- **ABOUT THIS EXERCISE**
Starting at the line that holds "index tip: (583, 413)" and stopping at the line that holds "pinky tip: (509, 566)", restate the records below word for word, with both of those lines included.
── EXERCISE INPUT
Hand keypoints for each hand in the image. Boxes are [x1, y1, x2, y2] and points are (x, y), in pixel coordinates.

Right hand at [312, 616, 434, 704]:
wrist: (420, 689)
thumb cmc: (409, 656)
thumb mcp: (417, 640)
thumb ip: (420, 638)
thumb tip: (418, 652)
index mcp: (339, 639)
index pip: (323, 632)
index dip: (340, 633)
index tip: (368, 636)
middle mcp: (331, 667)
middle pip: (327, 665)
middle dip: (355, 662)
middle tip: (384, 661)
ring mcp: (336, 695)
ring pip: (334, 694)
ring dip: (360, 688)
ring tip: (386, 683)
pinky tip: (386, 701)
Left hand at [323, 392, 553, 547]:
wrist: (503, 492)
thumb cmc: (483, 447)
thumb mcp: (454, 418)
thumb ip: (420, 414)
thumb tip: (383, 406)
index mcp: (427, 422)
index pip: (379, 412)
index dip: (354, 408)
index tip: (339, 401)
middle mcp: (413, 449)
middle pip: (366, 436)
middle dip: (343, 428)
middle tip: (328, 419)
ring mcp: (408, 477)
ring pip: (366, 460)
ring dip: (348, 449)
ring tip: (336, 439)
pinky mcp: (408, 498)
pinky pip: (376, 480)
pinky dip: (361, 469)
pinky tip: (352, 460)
────
── EXERCISE INPUT
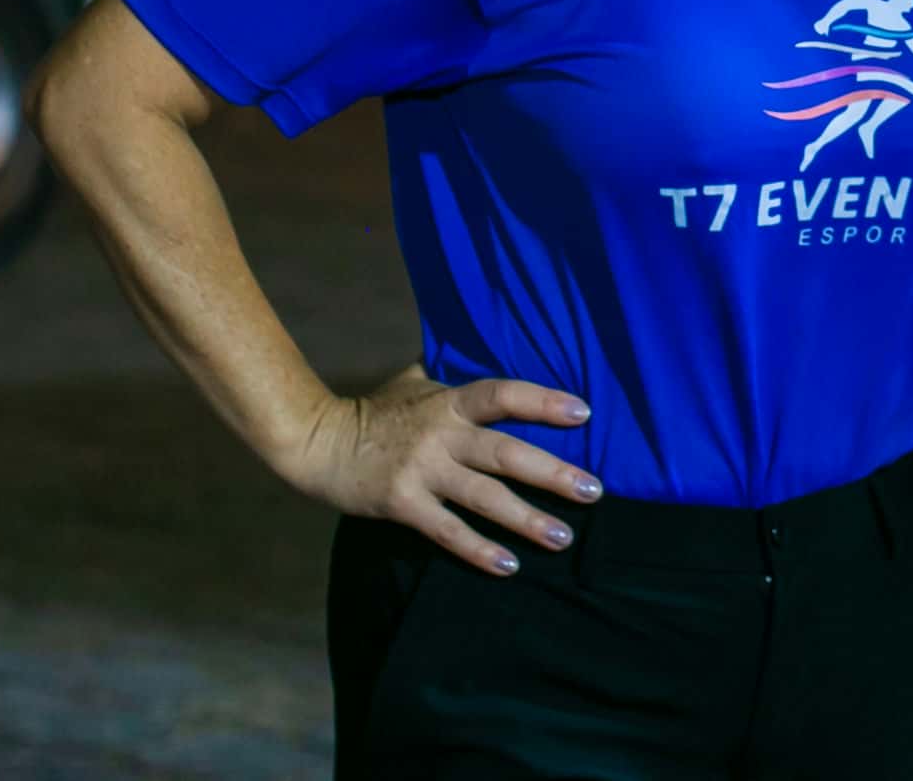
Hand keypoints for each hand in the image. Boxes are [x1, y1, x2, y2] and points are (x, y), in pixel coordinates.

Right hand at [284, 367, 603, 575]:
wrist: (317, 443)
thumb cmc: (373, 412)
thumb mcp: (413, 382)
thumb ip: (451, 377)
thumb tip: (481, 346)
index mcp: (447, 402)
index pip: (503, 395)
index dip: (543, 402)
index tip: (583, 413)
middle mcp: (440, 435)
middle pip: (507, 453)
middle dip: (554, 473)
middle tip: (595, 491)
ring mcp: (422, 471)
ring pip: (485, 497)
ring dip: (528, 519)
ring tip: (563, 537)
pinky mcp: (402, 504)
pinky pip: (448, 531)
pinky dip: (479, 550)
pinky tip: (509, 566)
────
── EXERCISE INPUT
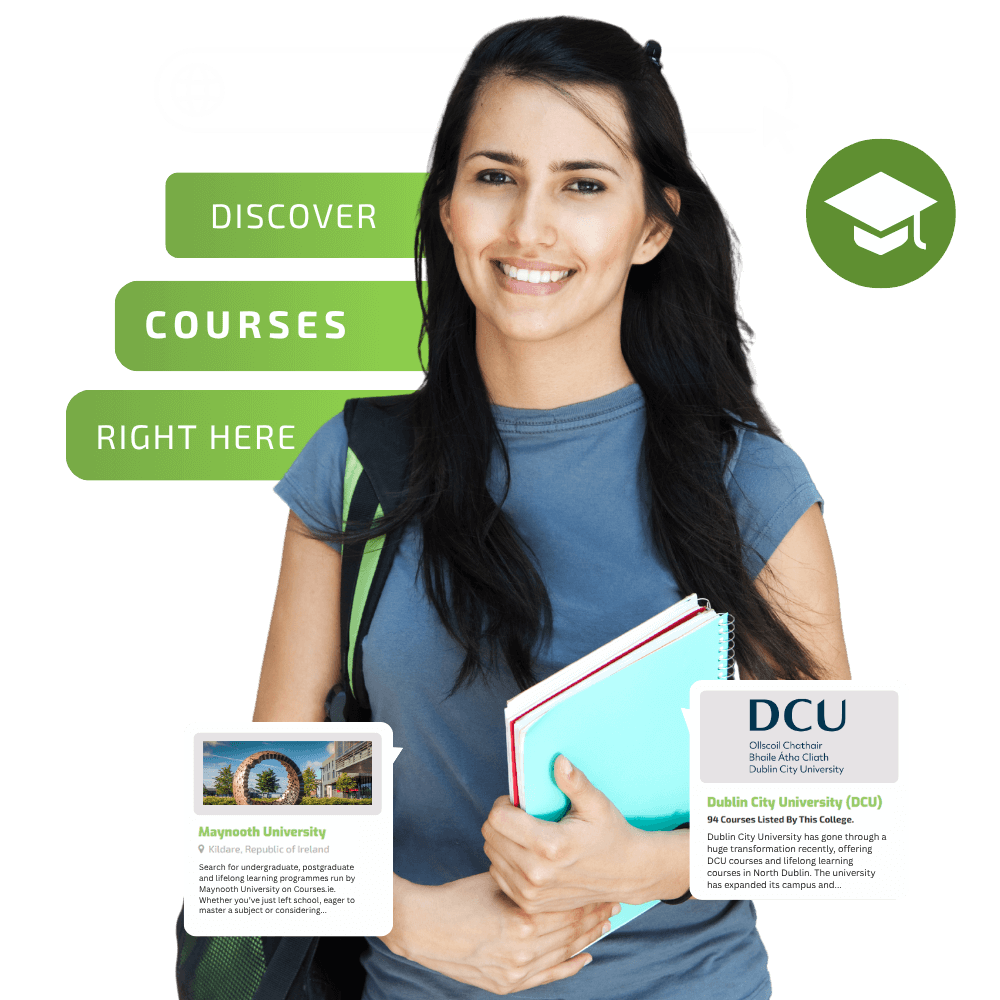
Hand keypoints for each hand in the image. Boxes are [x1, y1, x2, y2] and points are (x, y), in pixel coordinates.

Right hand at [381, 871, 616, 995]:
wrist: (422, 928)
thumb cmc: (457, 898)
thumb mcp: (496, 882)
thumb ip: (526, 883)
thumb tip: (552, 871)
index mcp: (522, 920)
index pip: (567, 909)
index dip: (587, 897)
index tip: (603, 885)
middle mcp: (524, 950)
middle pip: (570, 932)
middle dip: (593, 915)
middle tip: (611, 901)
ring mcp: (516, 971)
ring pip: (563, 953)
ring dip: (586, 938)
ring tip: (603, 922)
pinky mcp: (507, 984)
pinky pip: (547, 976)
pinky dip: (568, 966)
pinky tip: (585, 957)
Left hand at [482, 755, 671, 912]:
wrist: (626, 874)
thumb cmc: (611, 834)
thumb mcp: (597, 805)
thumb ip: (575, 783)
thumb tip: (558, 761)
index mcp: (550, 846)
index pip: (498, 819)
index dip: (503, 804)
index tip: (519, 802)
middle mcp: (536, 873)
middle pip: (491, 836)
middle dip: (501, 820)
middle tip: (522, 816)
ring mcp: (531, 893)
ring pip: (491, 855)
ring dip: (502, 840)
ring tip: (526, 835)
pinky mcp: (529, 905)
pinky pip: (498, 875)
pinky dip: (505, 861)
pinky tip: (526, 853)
────
- **OUTPUT OF THE EXERCISE**
index tip: (583, 413)
middle mcp: (440, 435)
middle pip: (507, 453)
middle dip: (554, 473)
middle tip: (595, 491)
ring mcp: (422, 471)
ring pip: (485, 497)
ring dip: (528, 519)
ring tip: (563, 537)
pinky mcp: (402, 504)
pinky pip: (448, 531)
pinky dip: (479, 550)
pinky tip: (509, 566)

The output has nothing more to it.